Selon nos informations, KKR, Cinven et Advent ne sont plus dans la course. "Nos exigences de rendement sont trop élevées et la famille Mulliez a du mal à partager le pouvoir", précise l’un d’eux. "D’autres sont toujours intéressés", promet pourtant une source proche d’Auchan qui veut continuer à y croire. CVC semblerait encore en train d’étudier le dossier. Les noms de CD&R ou Hellman & Friedman circulent alors qu’ils ont déjà réalisé des opérations en tant qu’investisseur minoritaire en France. Le premier dans Spie et le second dans GTT, filiale commune d’Engie et Total. "Auchan devra faire des concessions surtout sur la gouvernance pour s’entendre avec un fonds", glisse un proche du dossier.

Mais dans tous les cas, l’équation passera inévitablement par une inflexion d’Auchan. "Si les Mulliez veulent trouver un compromis avec un fonds, ils devront lâcher du lest sur la gouvernance", décrypte un acteur du dossier.

La solution d’un fonds d’investissement n’est pas évidente et Auchan réfléchit à d’autres options.
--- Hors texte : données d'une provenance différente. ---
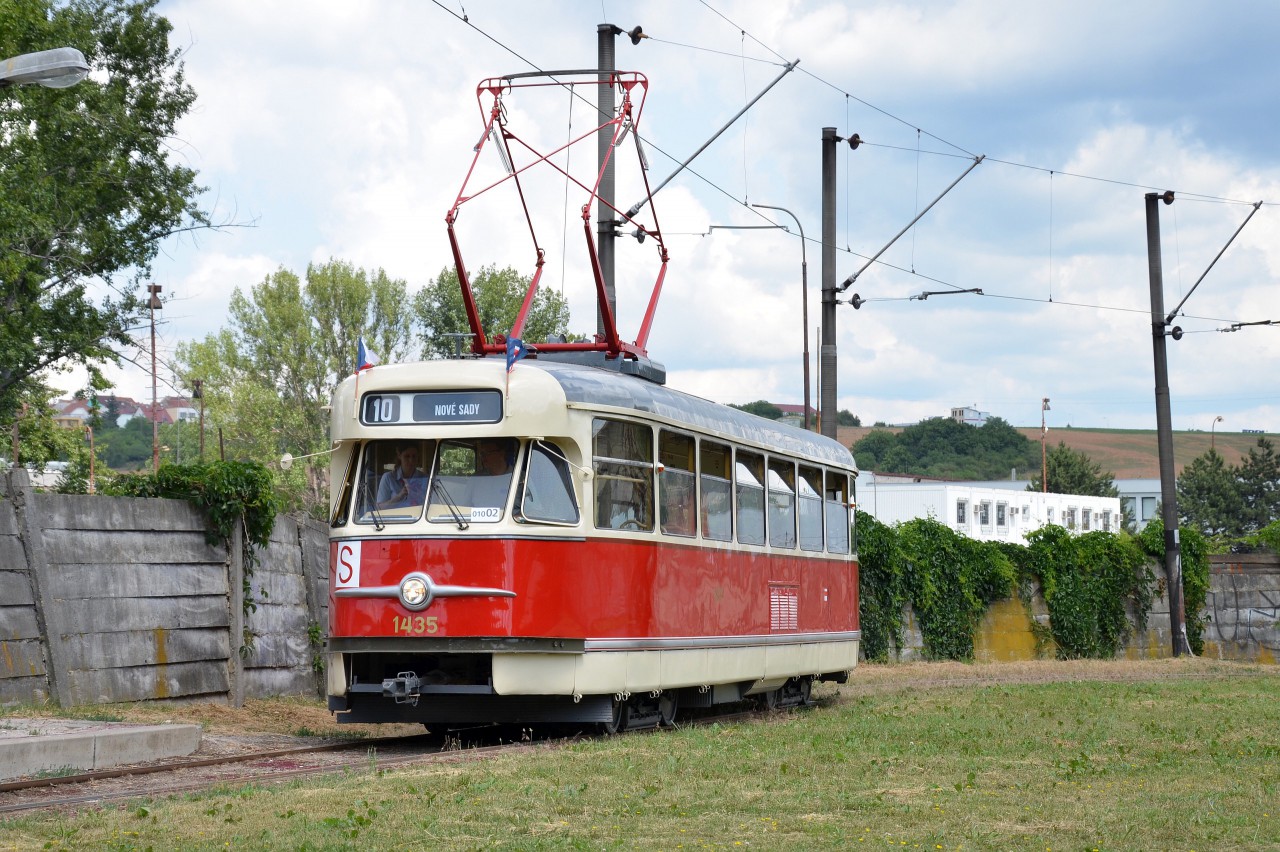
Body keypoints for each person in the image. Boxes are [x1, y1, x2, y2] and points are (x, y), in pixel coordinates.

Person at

La plus simple serait de s’associer à des partenaires financiers moins gourmands. Des banques? Des grandes familles? "Les Mulliez s’interrogent sur la faisabilité d’un mariage avec Carrefour et considèrent toutes les options, explique une source proche de la famille. Même de réinvestir eux-mêmes".

Que veut la famille Mulliez?

Un sujet inimaginable il y a encore quelques mois. Auchan cherche justement un partenaire financier car la famille Mulliez ne voulait pas mettre plus d’argent sur la table. "Dans la famille, certains sont pour, d’autres contre, nuance une source. Il faut faire émerger un consensus et ça prend du temps". Le sujet a été débattu lors d’une réunion de l’Association familiale Mulliez (AFM) qui, s’est tenue il y a dix jours à Lille.

Rien n’a filtré… Les Mulliez veulent retrouver la discrétion qui les caractérise et poursuivre leurs réflexions discrètement. "Le dossier est refermé, il ne se passe plus rien", balaie-t-on dans l’entourage de la famille. "On entre dans la campagne présidentielle, tout le monde a comme message de ne plus parler!, abonde en face un proche de Carrefour. Il faut passer sous les radars et préparer un projet pour l’été".

Dans les deux camps, on sait que ce mariage est aussi "torpillé" par leur concurrent Casino. Son propriétaire et PDG, Jean-Charles Naouri, s’appuie sur les craintes des syndicats de Carrefour pour brandir l’argument de la casse sociale de ce projet: 25.000 postes pourraient être menacés entre la fermeture d’une centaine d’hypermarchés et les fonctions centrales et supports. Un obstacle de plus dans ce dossier très compliqué. Une raison de plus pour l’enterrer… pour le moment.